O Sinait, em diversas ocasiões, manifestou-se contrário à terceirização da forma como vem sendo praticada, que evidencia a exploração de trabalhadores. A Auditoria-Fiscal do Trabalho defende o trabalhador e flagra as inúmeras situações, fraudes e irregularidades no dia a dia, nas ações fiscais que sonegam direitos com contratos fraudulentos, que terceirizam atividades que, na verdade, são atividades-fim das empresas.
Este posicionamento foi repetido dezenas de vezes em audiências públicas na Câmara e no Senado, em audiência público no próprio TST e em audiências com parlamentares e autoridades do governo, senão como assunto principal, como tema transversal, pois é uma das possibilidades de fraude trabalhista e de lesão aos direitos dos trabalhadores, exaustivamente repetida e comprovada em ações fiscais.
Veja detalhes da decisão do TST na matéria abaixo:
22-4-2014 - TST
A Companhia Brasileira de Bebidas (Ambev) foi condenada pelo Tribunal Superior do Trabalho por terceirização ilícita em suas atividades.
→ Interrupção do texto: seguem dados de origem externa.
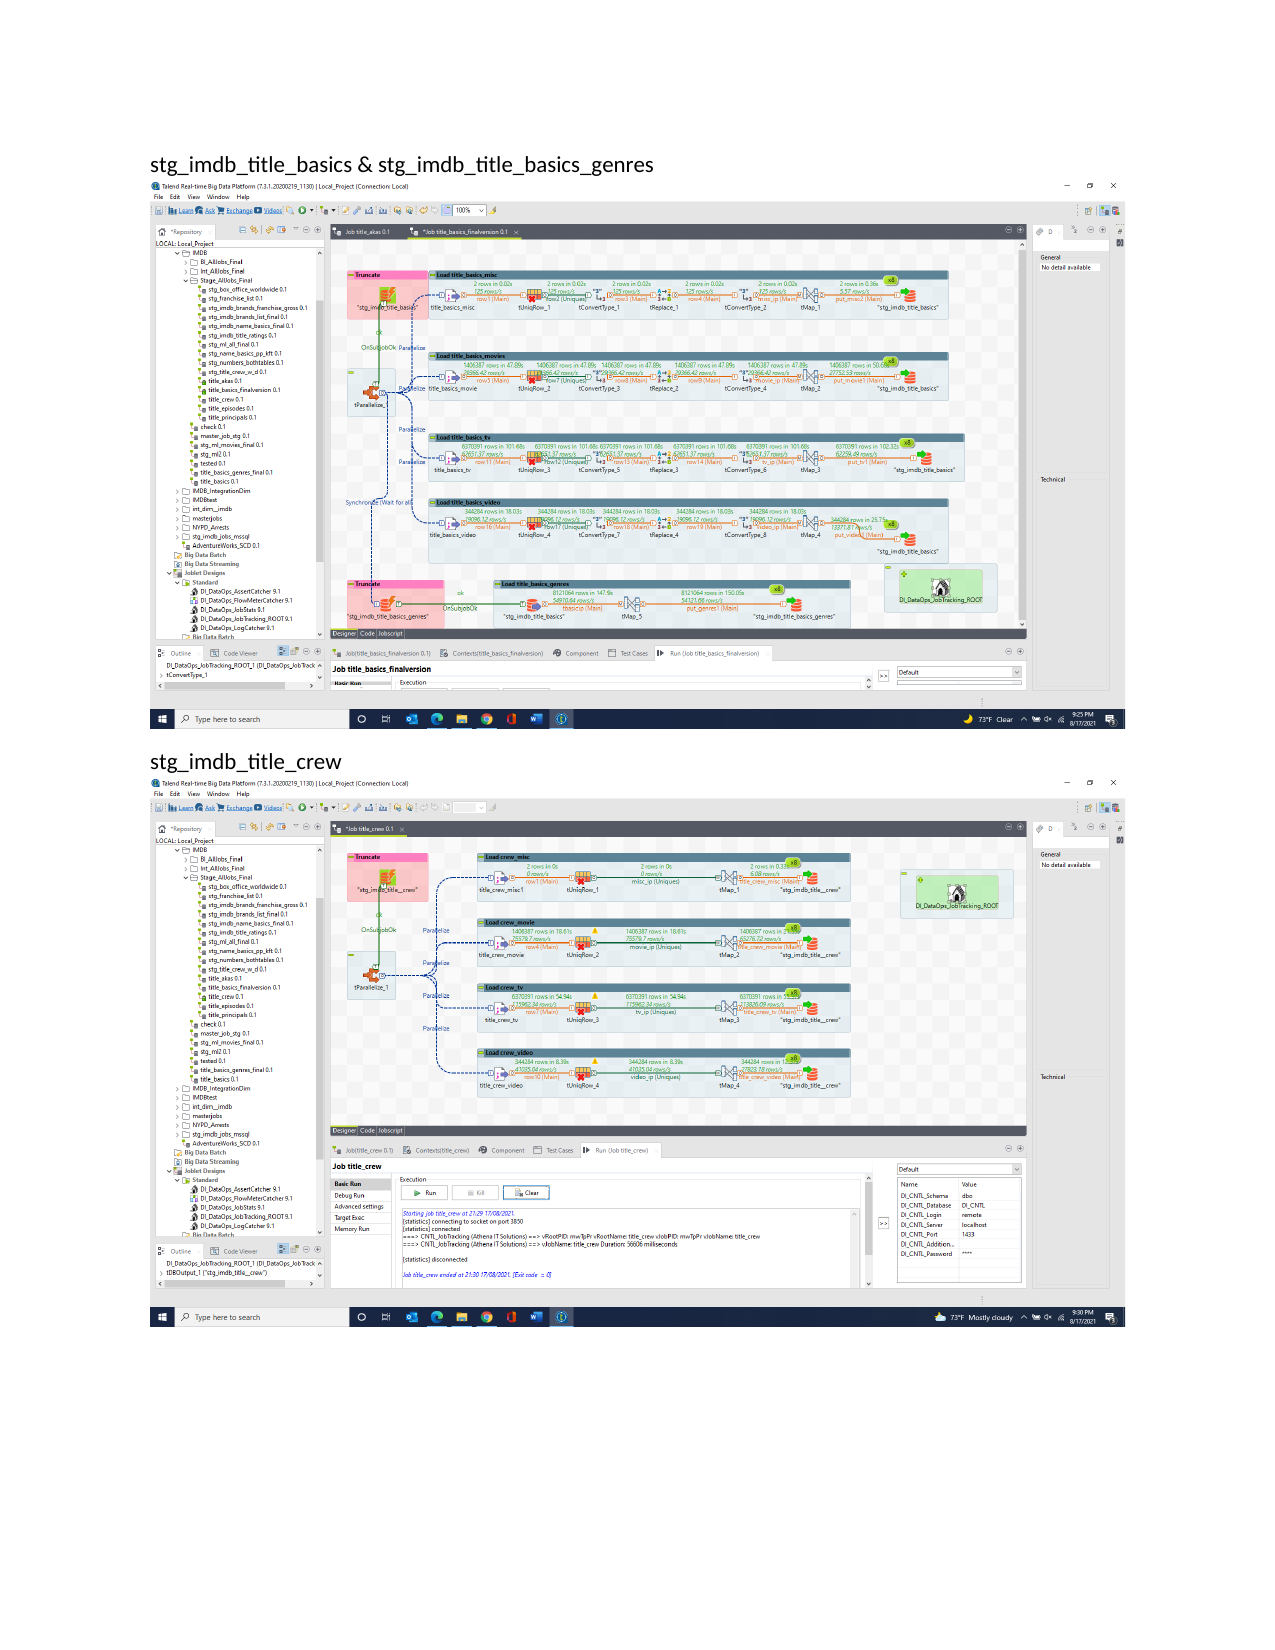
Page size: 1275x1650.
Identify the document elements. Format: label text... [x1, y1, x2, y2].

picture [150, 777, 1125, 1327]
text stg_imdb_title_crew [150, 747, 1125, 777]
picture [150, 180, 1125, 729]
text stg_imdb_title_basics & stg_imdb_title_basics_genres [150, 150, 1125, 180]
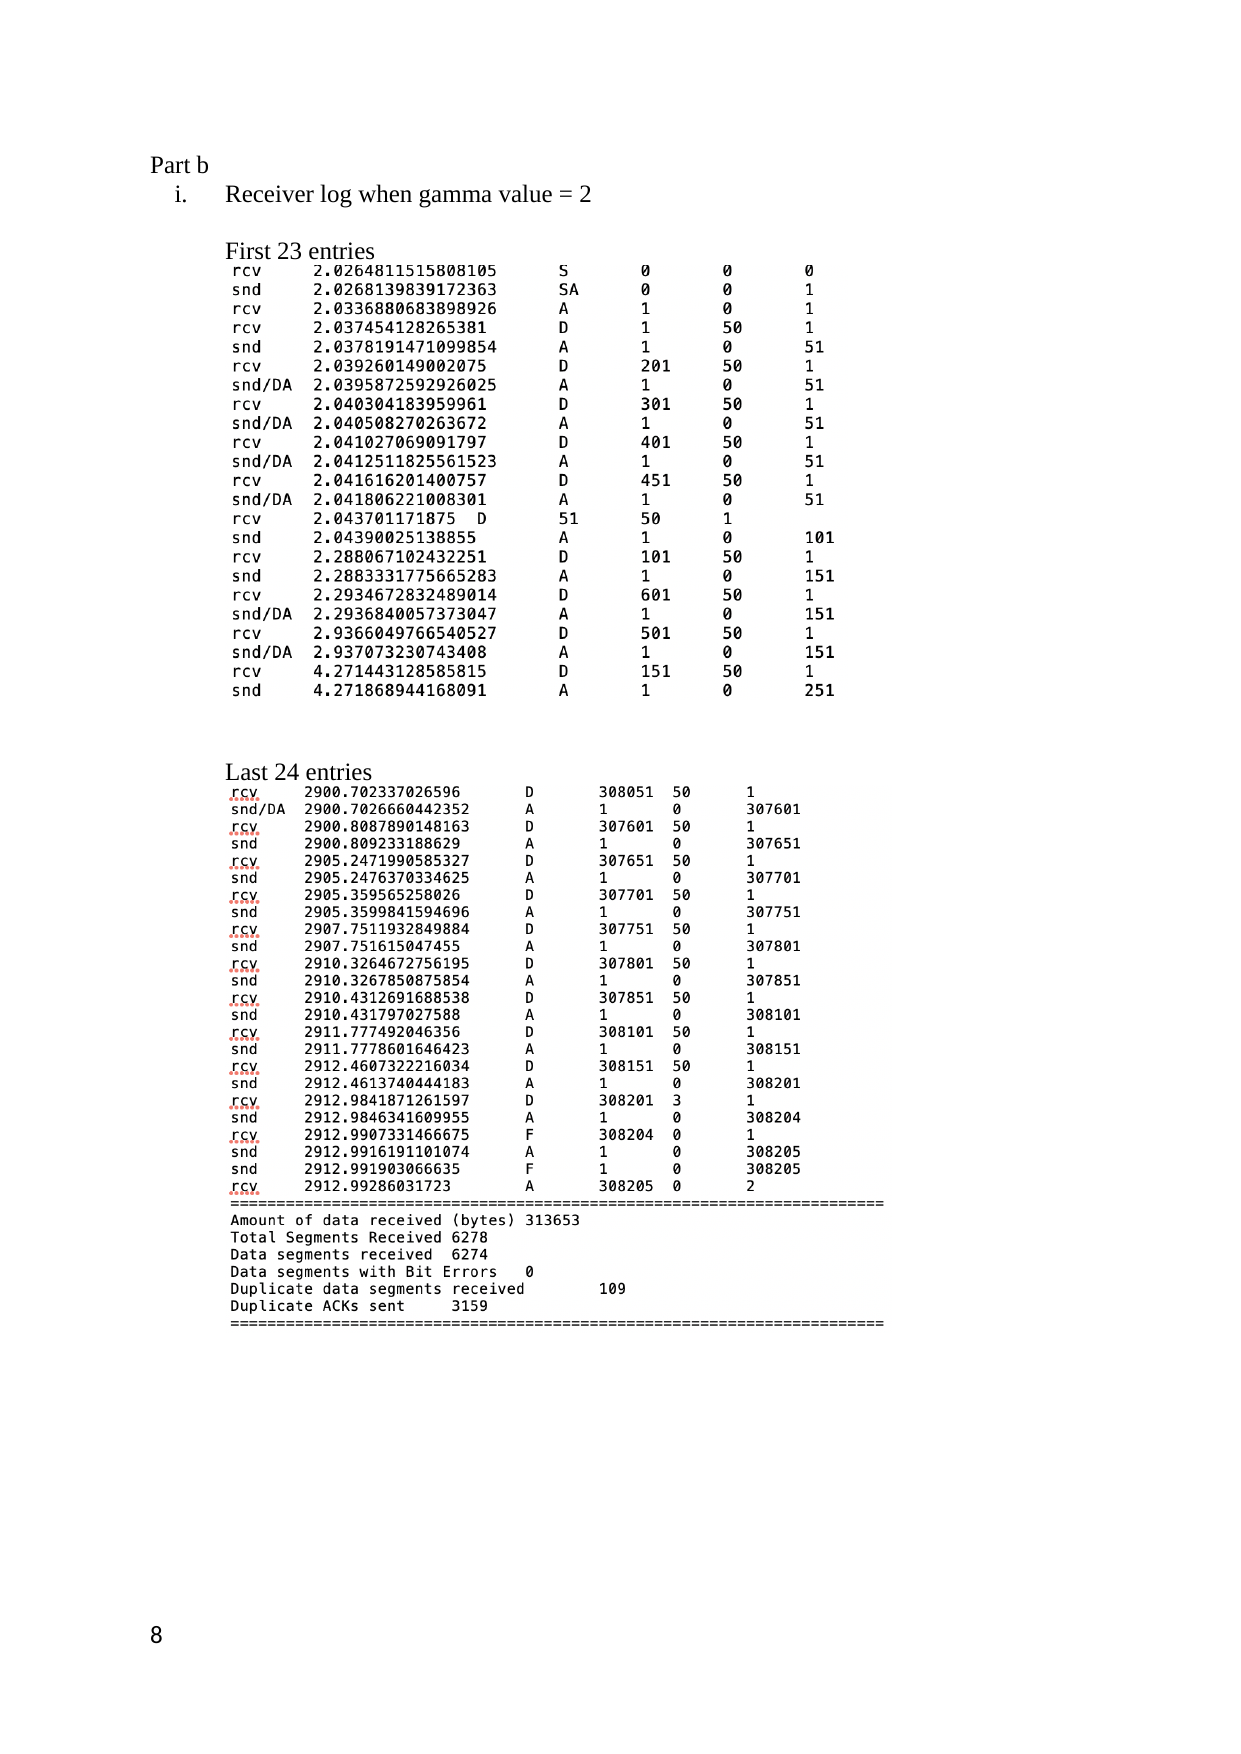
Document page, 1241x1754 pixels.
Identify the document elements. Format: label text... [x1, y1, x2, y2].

list Receiver log when gamma value = 2 [187, 179, 1090, 207]
picture [225, 265, 848, 700]
text Part b [150, 150, 1090, 179]
list First 23 entries [225, 236, 1090, 265]
picture [225, 785, 892, 1333]
list Last 24 entries [225, 757, 1090, 786]
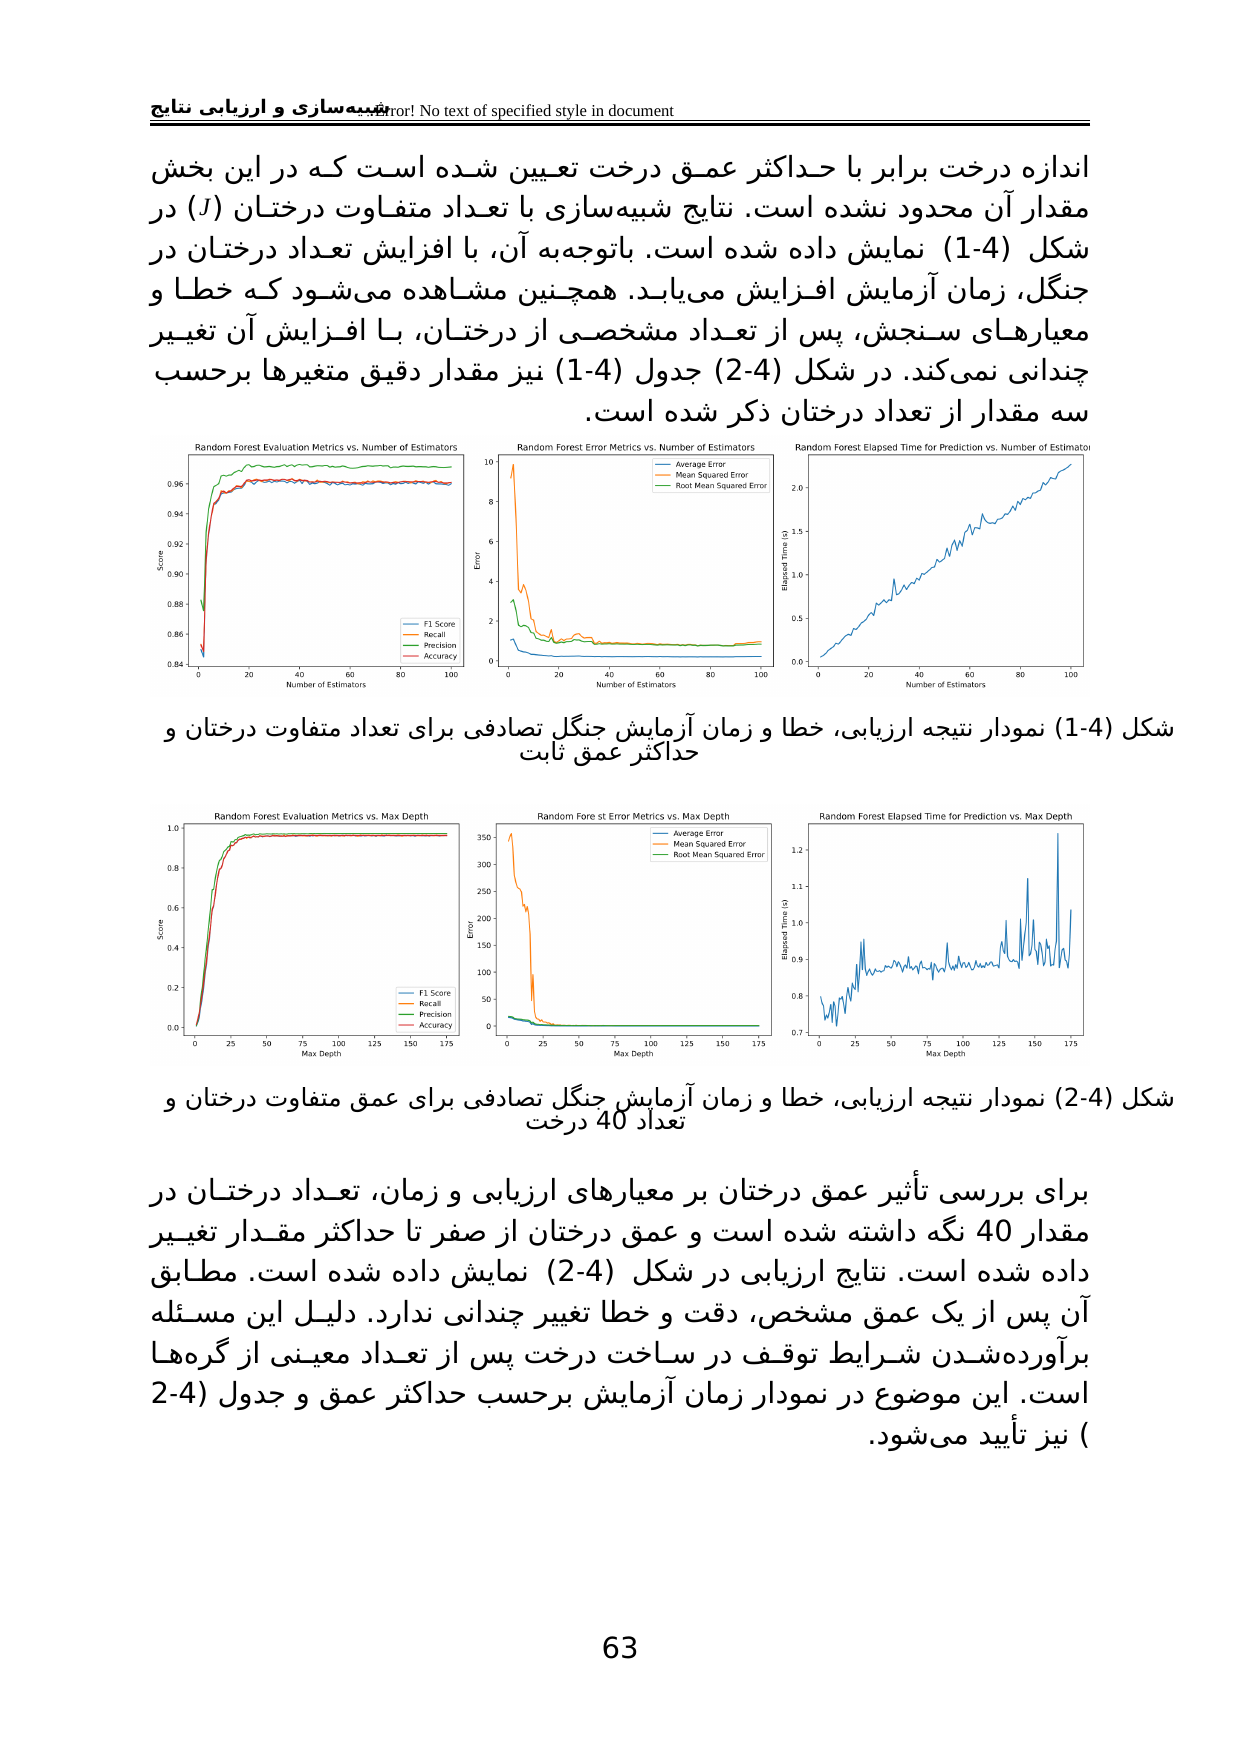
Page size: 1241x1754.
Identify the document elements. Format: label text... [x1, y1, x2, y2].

picture [150, 804, 1090, 1066]
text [150, 150, 1090, 428]
text نمودار نتیجه ارزیابی، خطا و زمان آزمایش جنگل تصادفی برای تعداد متفاوت درختان و حداکثر عمق ثابت [150, 717, 1061, 767]
text نمودار نتیجه ارزیابی، خطا و زمان آزمایش جنگل تصادفی برای عمق متفاوت درختان و تعداد 40 درخت [150, 1086, 1061, 1136]
text برای بررسی تأثیر عمق درختان بر معیارهای ارزیابی و زمان، تعداد درختان در مقدار 40 نگه داشته شده است و عمق درختان از صفر تا حداکثر مقدار تغییر داده شده است. نتایج ارزیابی در ‏شکل (4˗5) نمایش داده شده است. مطابق آن پس از یک عمق مشخص، دقت و خطا تغییر چندانی ندارد. دلیل این مسئله برآورده‌شدن شرایط توقف در ساخت درخت پس از تعداد معینی از گره‌ها است. این موضوع در نمودار زمان آزمایش برحسب حداکثر عمق و ‏جدول (4˗4) نیز تأیید می‌شود. [150, 1173, 1090, 1452]
picture [150, 435, 1090, 697]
Promotores de vendas contratados de empresa intermediária desenvolviam atividade-fim para a empresa. Foi imposta uma multa diária de R$ 5 mil caso a Ambev contrate promotores terceirizados.
A ação partiu do Ministério Público do Trabalho da 1ª Região (RJ), que buscava impedir a contratação pela Ambev de trabalhadores da Líder Terceirização para exercer atividades-fim da empresa. Segundo o MPT, havia caráter subordinado e não eventual na prestação de serviços, caracterizando fraude à legislação trabalhista na terceirização.
O Tribunal Regional do Trabalho da 1ª Região julgou procedente a ação civil pública e ressaltou que os terceirizados faziam controle de estoque e havia supervisores da Ambev para fiscalizar os serviços prestados pela Líder.
A Ambev alegou que não cabia ação civil pública no caso por se tratarem de direitos individuais de empregados de empresa determinada. Disse ainda não ter sido demonstrada qualquer subordinação jurídica dos empregados da Líder a ela, e que serviços como reposição, demonstração e publicidade dos produtos foram contratados com a Líder. "A terceirização foi regular. As atividades não são essenciais à Ambev", sustentou, alegando que sua atividade-fim é a produção e comercialização de bebidas.
No TST, os argumentos da Ambev foram afastados pelo relator, ministro Mauricio Godinho Delgado, que afirmou ser perfeitamente possível a propositura de ação civil pública pelo MPT por se tratar de direitos individuais homogêneos indisponíveis. Para o relator, o Tribunal Regional decidiu em consonância com a Súmula 331, item I, do TST, já que a Ambev contratou trabalhadores por empresa interposta, em caráter subordinado, para fazer serviços da sua atividade-fim, prestados pela Líder Terceirização.
Por unanimidade, a Turma não conheceu do recurso da empresa, ficando mantida a condenação — pela qual a Líder também não poderá mais fornecer trabalhadores nestas condições à Ambev. Com informações da Assessoria de Imprensa do TST.